浮动渐开线花键广泛应用于大扭矩、高转速的航空动力传输系统中,例如在航空发动机涡轮与压气机之间的动力联接、直升机主减速器行星传动及其与尾传动的动力耦合传递。区别于一般渐开线花键的定心方式,浮动花键齿面之间有间隙,内外齿顶及相邻齿根之间有间隙,并使用与侧隙相匹配的齿廓。这种非定心联接允许在运行过程中花键轴与花键套之间有一定的角向和轴线位移,以此来补偿制造、装配误差以及发动机或直升机启停和变工况运行的稳定性[1]。
正常情况下,渐开线花键的花键轴和花键套的轴线重合,在同一基圆上形成的齿具有相同的渐开线,此时所有的配对齿廓同时进入啮合,而与键齿的间隙无关。然而,浮动特征的存在使得花键轴与花键套之间有一定的不对中量,此时花键齿的接触状态发生改变,即具有较小侧隙的齿对先啮合,其余齿随侧隙的逐渐增大而依次啮合,直到所有载荷被分配完为止。在运动过程中,相对静止内/外花键齿面在交变载荷作用下产生接触应力和微幅振动,而微幅振动使得接触齿面产生相对运动,从而引起花键副的微动磨损。这种位置因素、几何因素造成的非正常接触使得载荷传递过程中并非所有的配合齿对都接触,增大了花键齿面服役过程中过早发生磨损或疲劳的风险,大大降低了传动系统的可靠性和服役寿命。

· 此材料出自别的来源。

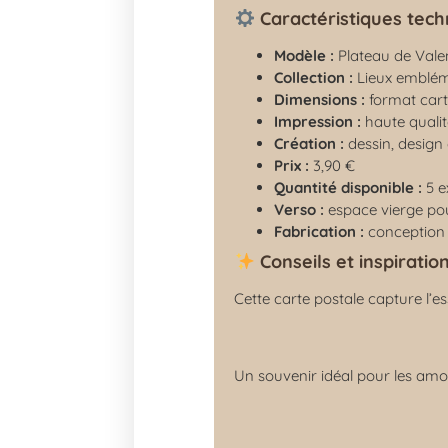
Caractéristiques tech
Modèle :
Plateau de Vale
Collection :
Lieux emblém
Dimensions :
format cart
Impression :
haute qualit
Création :
dessin, design 
Prix :
3,90 €
Quantité disponible :
5 e
Verso :
espace vierge pou
Fabrication :
conception 
Conseils et inspiratio
Cette carte postale capture l’
Un souvenir idéal pour les amo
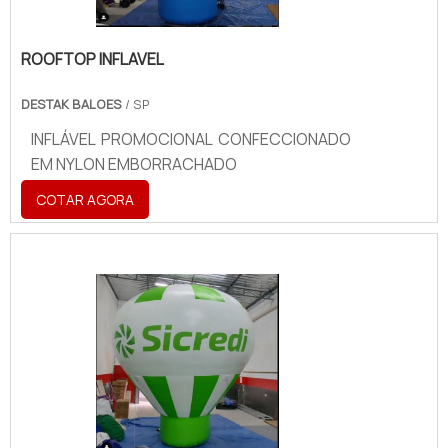
ROOFTOP INFLAVEL
DESTAK BALOES
/ SP
INFLÁVEL PROMOCIONAL CONFECCIONADO
EM NYLON EMBORRACHADO
COTAR AGORA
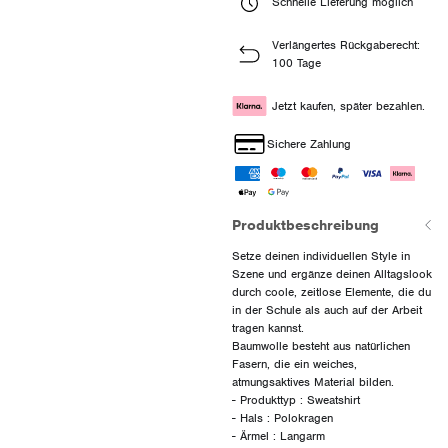
Schnelle Lieferung möglich
Verlängertes Rückgaberecht:
100 Tage
Jetzt kaufen, später bezahlen.
Sichere Zahlung
Produktbeschreibung
Setze deinen individuellen Style in
Szene und ergänze deinen Alltagslook
durch coole, zeitlose Elemente, die du
in der Schule als auch auf der Arbeit
tragen kannst.
Baumwolle besteht aus natürlichen
Fasern, die ein weiches,
atmungsaktives Material bilden.
- Produkttyp : Sweatshirt
- Hals : Polokragen
- Ärmel : Langarm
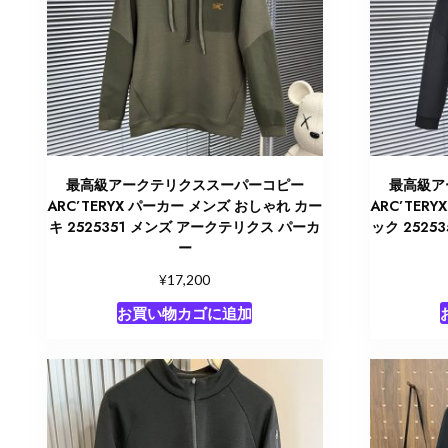
最高級アークテリクススーパーコピー
最高級ア
ARC’TERYX パーカー メンズ おしゃれ カー
ARC’TER
キ 2525351 メンズ アークテリクス パーカ
ック 2525
ー
¥
17,200
お買い物カゴに追加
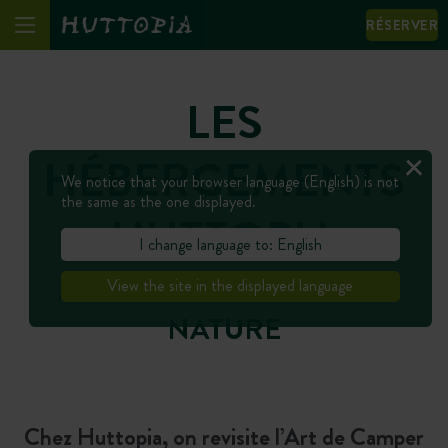
RÉSERVER
LES
HÉBERGEMENTS
We notice that your browser language (English) is not
the same as the one displayed.
HUTTOPIA
I change language to: English
AU PLUS PROCHE DE LA
View the site in the displayed language
NATURE
Chez Huttopia, on revisite l’Art de Camper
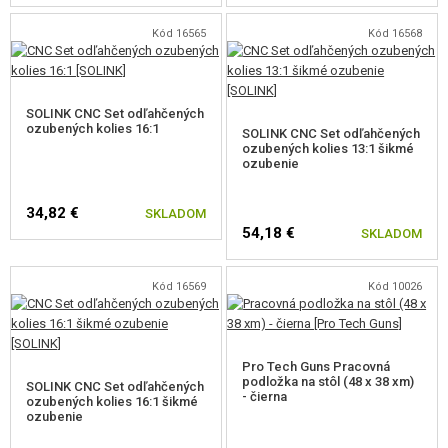
Kód 16565
Kód 16568
Vylepšené čelo motora
U nového radu Plus je čelo motora prepracované, aby bolo zaistené
SOLINK CNC Set odľahčených
ozubených kolies 16:1
ideálne uloženie motora v rôznych zostavách.
SOLINK CNC Set odľahčených
ozubených kolies 13:1 šikmé
ozubenie
34,82 €
SKLADOM
Ďalšie vylepšenia radu Plus
54,18 €
SKLADOM
Kompatibilita s ETU aktívnou brzdou.
Integrovaná
ochrana proti prehriatiu
a núdzové zastavenie.
Kód 16569
Kód 10026
Kvalitný odnímateľný pastorok s D-výrezom pre jednoduchú výmenu.
CNC hliníkové telo motora.
Väčší rozsah vstupného napätia
7,2 - 16,8 V
.
Pre pružiny až
M190
.
Pro Tech Guns Pracovná
podložka na stôl (48 x 38 xm)
SOLINK CNC Set odľahčených
- čierna
ozubených kolies 16:1 šikmé
ozubenie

对此,国内外学者展开了一些研究。Leen等[2-3]通过实验分析了循环载荷下的花键副低周疲劳、微动疲劳以及微动磨损之间相互作用的疲劳行为。Wavish等[4]开发了一种模拟花键微动接触的多轴疲劳实验装置,为分析花键微动疲劳失效行为及寿命预测提供了技术支撑。Ding等[5]基于临界面SWT损伤准则和Ruiz损伤参数,预测并分析了花键副的微动疲劳,建立了考虑花键滑移效应的SWT修正模型。薛向珍等[6-7]在SWT预估疲劳寿命基础上引入修正的Archard模型,考虑了微动过程中的磨损效应,给出了渐开线花键微动磨损-疲劳寿命预估方法。为探究浮动特征对花键副的影响,赵广等[8]建立了不对中花键-转子系统动力学模型,分析了不对中对转子系统的振动特性。Medina等[9]基于边界元法分析了角向偏心花键的齿面接触压力和滑移的演化。Hong等[10]基于有限元法分析了不对中花键的齿面接触载荷分布。Curà等结合所开发的角度不对中花键副试验装置[11],开展了角向不对中花键副齿面载荷特性、微动损伤以及微动磨损预测等[12-14]方面的实验及理论研究。胡正根和陈元等[15-16]通过有限元法分析了角向不对中花键的齿面接触应力和相对滑移分布,并探讨了齿面摩擦功和微动损伤参数的分布规律。谭援强和蒋理宽等[17-18]基于有限元法分析了角向不对中、径向不对中以及角向与径向不对中共同存在下的齿面接触压力及齿间载荷的分布规律,同时结合Ruiz损伤参数对一般渐开线花键齿面微动磨损的进行了预测与评估[19]。胡娟娟等[20]通过适当的齿廓修鼓减轻了角向不对中花键的齿面应力集中现象,从而改善了齿面接触状况。然而,浮动特征产生的轴线不对中以及角向偏心改变了花键齿面接触状态,对齿面微动磨损及损伤具有明显的影响,对此类花键副的齿面损伤及疲劳寿命预测却鲜有文献提及。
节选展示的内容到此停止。